A Mu used Lenovo as an example to analyze the layout of the three-level inertia: First level, Lenovo co-develops with domestic and international chip manufacturers to make the design of next-generation GPUs closer to actual application scenarios. Second level, perfecting "back-end engineering" like servers, clusters, and liquid cooling, improving Token output efficiency by over 20% with equivalent computing power. Third level, through a scheduling system called Token Hub, unifying the management of computing power on public clouds, private deployments, and edge devices, ensuring every Token task runs in the most suitable place. The three layers combined can push costs even lower.

The second law is the Law of Acceleration, where the value per unit Token accelerates release. If the first law is about "cost," the second law is about "value." In A Mu's view, the value output per unit Token accelerates due to three factors.

First, the depth of AI integration into workflows. If AI is only used as a Q&A tool by employees, its value is similar to a high-level search engine. However, if AI is embedded into business processes, letting it handle actual work at certain nodes, such as molecular screening, code generation, or automated bid document review... in different scenarios, Token value can differ by 10 times.

Second, the depth of engineering. A Mu gave a detail: Many enterprises now buy AI tools, and employees use them, but the results are average. The reason isn't that AI is poor; it's that the surrounding "engineering" isn't ready, such as unprepared data, unmodified processes, and unrefined agents. He gave an analogy: In the information age, enterprises needed ERP implementation consultants to be stationed for months to get the system running. The AI age is the same, requiring a new role—he calls this the "frontline delivery engineer," who goes deep into the front line to create, embed, and iterate the agent. This process has just begun for most enterprises.

Third, the availability of supporting elements. A Mu broke it down into four dimensions: Are there AI-native talents and organizations? Is there infrastructure like Token factories? Is there a governance system to audit AI ROI, manage knowledge assets, and ensure security? Is there an investment model to calculate the "profit and loss statement" of agents?

The third law is the Law of Singularity. If we plot the cost and value curves of enterprise AI application in the same quadrant. Before a certain "singularity," the cost curve runs above the value curve, and enterprises investing in AI operate at a loss. After passing that "point," the value curve overtakes the cost curve, entering a positive cycle. "Before the singularity, AI helps you save on existing costs. For example, three people with a monthly salary of 30,000 yuan, now using Tokens for 8,000 yuan, saving 22,000 yuan," A Mu further pointed out. "After the singularity, what AI produces is incremental value, things that can help you achieve what was previously impossible."

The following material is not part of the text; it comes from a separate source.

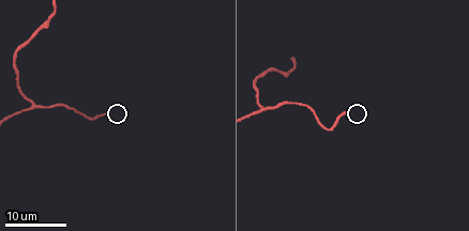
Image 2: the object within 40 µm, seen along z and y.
Inspect: pieces 8 µm at (109, 111) of image 2. See the neighbours.

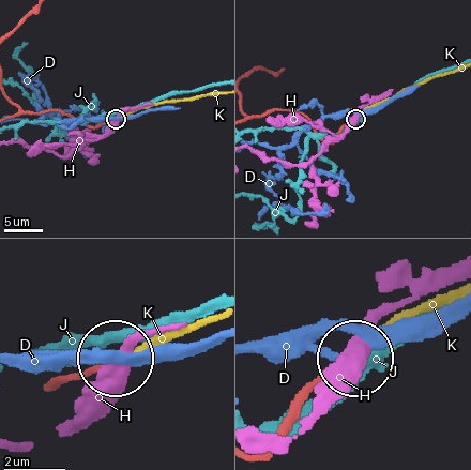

What is incremental value? It's generating 1 million short video scripts in a day, discovering an effective drug molecule in a year, or enabling someone who hasn't learned programming to create an app. "These are the scaling of innovation," A Mu said. The Industrial Revolution achieved the mass production of industrial goods, the Information Revolution achieved the mass production of data, and the Intelligence Revolution achieves the mass production of innovation.

A Mu even extended his vision further. "If you compare AI to an individual, it is indeed smarter than you. But that's meaningless. How can the intelligence of one person compare to the intellectual network of one million, ten million people working in succession? AIDS research has gone on for over a century, with global scientists passing the baton—this is the real way humans solve major problems. The ultimate value of AI should be benchmarked against such 'human-level challenges.'"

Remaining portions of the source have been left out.